What you are asked to do: Word-for-word repetition of the records below is needed, but only from the line holding "focal_35mm: 194" through the final line, with pictures excluded.
* * * * * * *
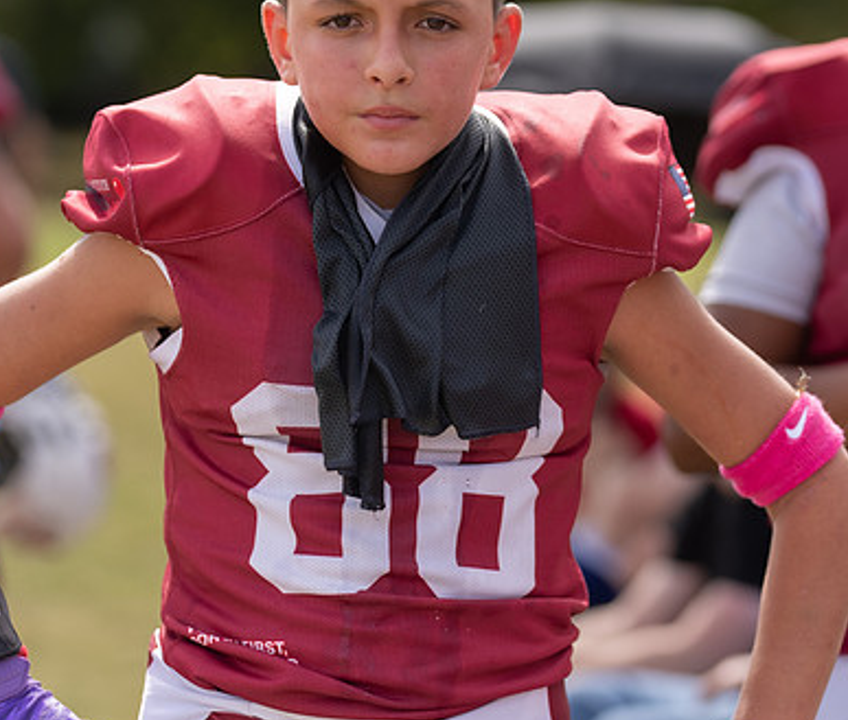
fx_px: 5453
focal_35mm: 212
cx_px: 408
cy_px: 241
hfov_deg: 8.9
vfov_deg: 7.6
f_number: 3.2
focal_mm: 126
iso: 100
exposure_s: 1/1000
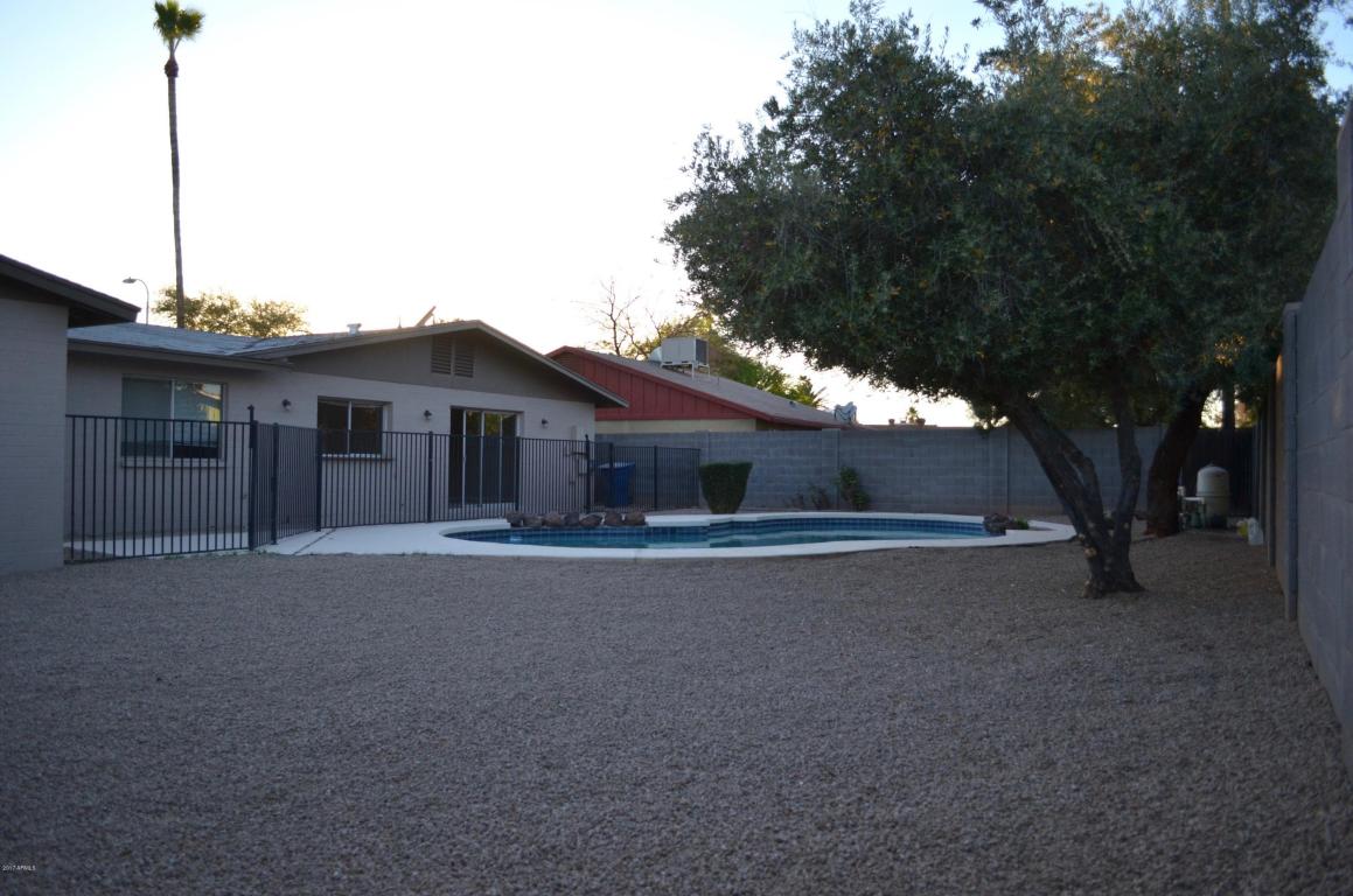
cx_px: 676
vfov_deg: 47.7
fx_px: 1013
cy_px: 448
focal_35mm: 27
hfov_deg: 67.5
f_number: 3.5
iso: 500
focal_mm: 18
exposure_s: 1/1250
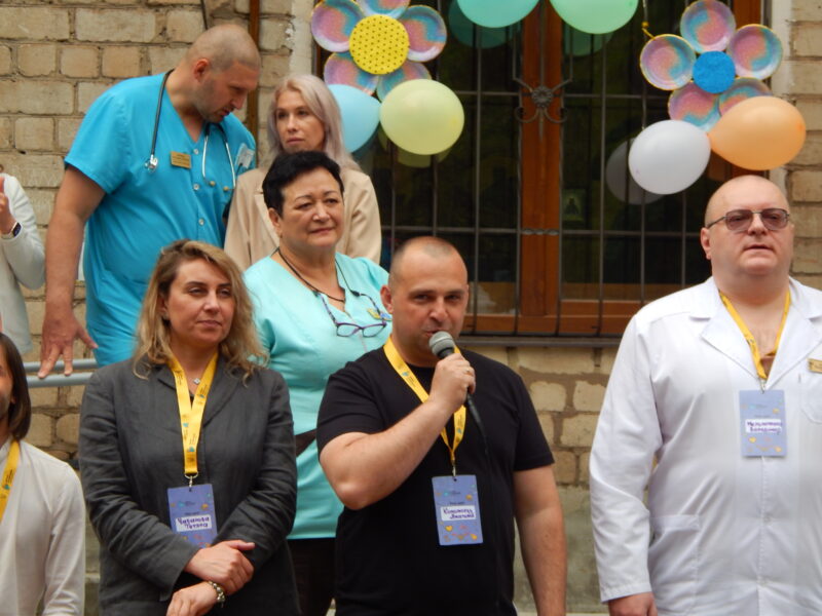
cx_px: 411
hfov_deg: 14.9
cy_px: 308
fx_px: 3135
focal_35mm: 132
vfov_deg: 11.2
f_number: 4.8
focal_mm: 23.4
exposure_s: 1/80
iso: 125
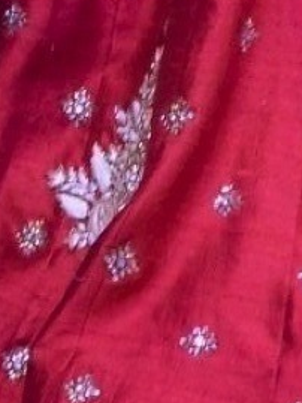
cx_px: 293
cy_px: -560
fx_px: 11812
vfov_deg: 1.9
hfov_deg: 1.5
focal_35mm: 1016
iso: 2500
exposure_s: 1/125
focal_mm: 105
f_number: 5.6
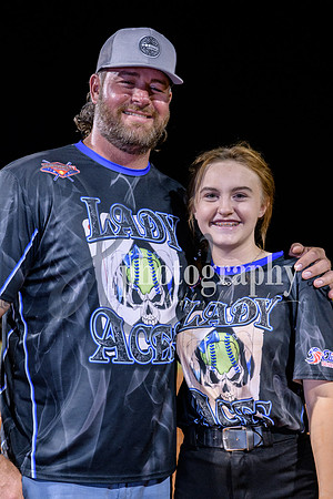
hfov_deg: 19.5
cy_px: 250
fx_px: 971
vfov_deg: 28.8
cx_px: 166
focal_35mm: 70
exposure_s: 1/80
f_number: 5
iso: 2000
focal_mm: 70
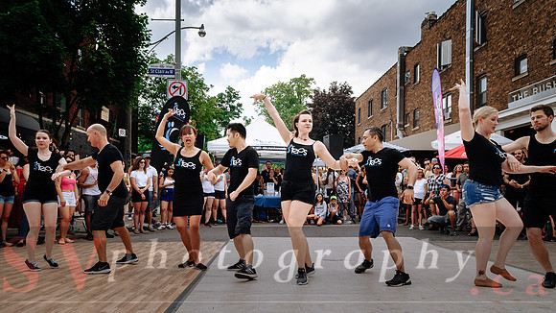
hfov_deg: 70.5
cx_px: 278
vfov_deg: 43.2
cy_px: 185
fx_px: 393
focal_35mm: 27
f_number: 4
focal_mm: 17
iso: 100
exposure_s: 1/1250
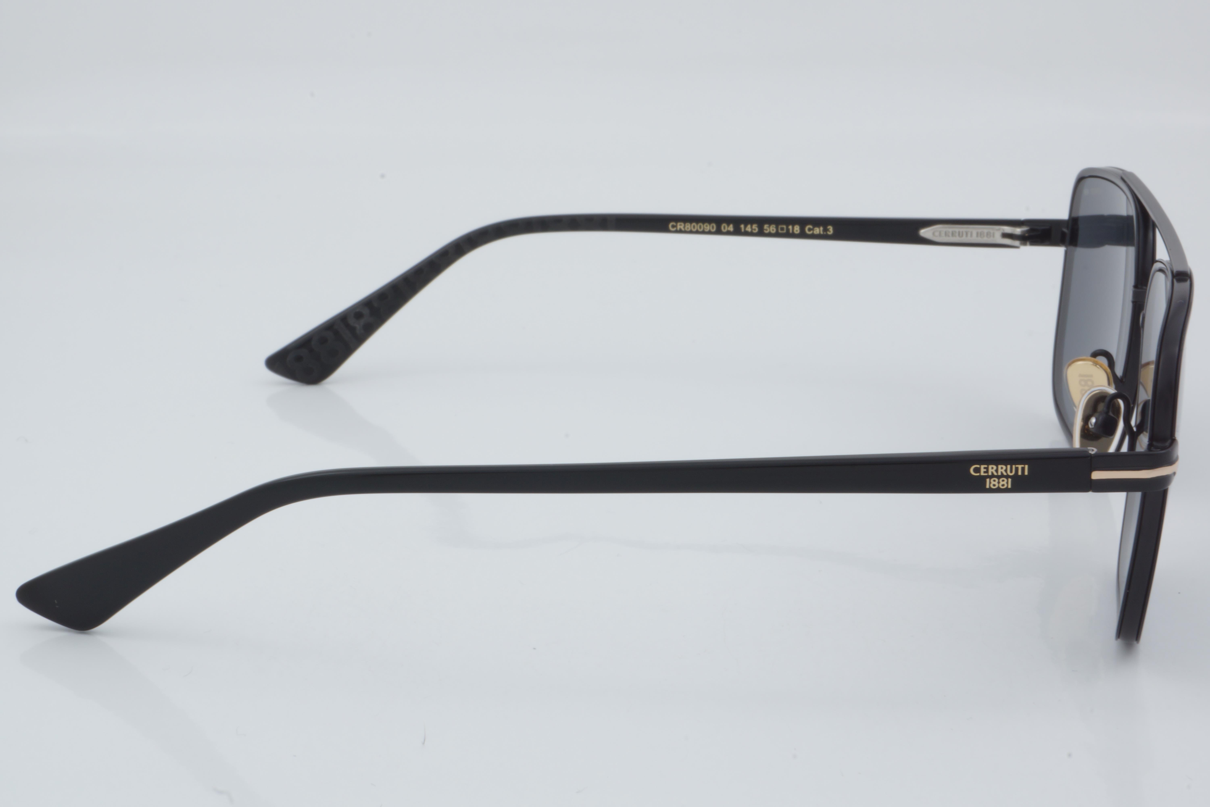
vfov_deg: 18.2
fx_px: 2521
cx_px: 605
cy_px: 404
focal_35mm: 75
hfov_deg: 27.0
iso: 100
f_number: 32
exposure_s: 1/3
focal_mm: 50
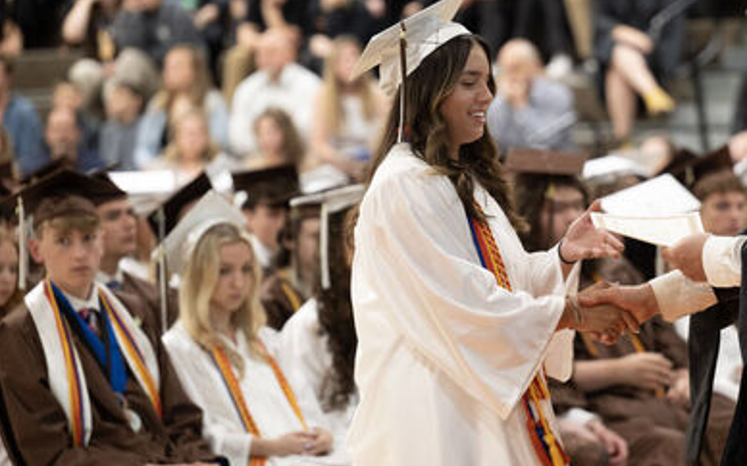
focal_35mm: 194
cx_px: 569
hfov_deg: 10.8
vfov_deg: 6.8
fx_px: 3947
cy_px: 183
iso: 1600
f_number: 2.8
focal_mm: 120
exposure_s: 1/100
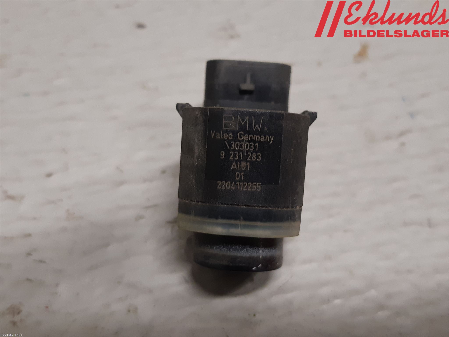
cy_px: 168
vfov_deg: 53.1
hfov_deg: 67.3
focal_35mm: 26
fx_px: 337
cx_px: 224
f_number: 1.7
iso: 160
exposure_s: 1/50
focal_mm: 3.93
* * * * * * *
Task solution:
focal_35mm: 194
cx_px: 569
hfov_deg: 10.8
vfov_deg: 6.8
fx_px: 3947
cy_px: 183
iso: 1600
f_number: 2.8
focal_mm: 120
exposure_s: 1/100
cy_px: 168
vfov_deg: 53.1
hfov_deg: 67.3
focal_35mm: 26
fx_px: 337
cx_px: 224
f_number: 1.7
iso: 160
exposure_s: 1/50
focal_mm: 3.93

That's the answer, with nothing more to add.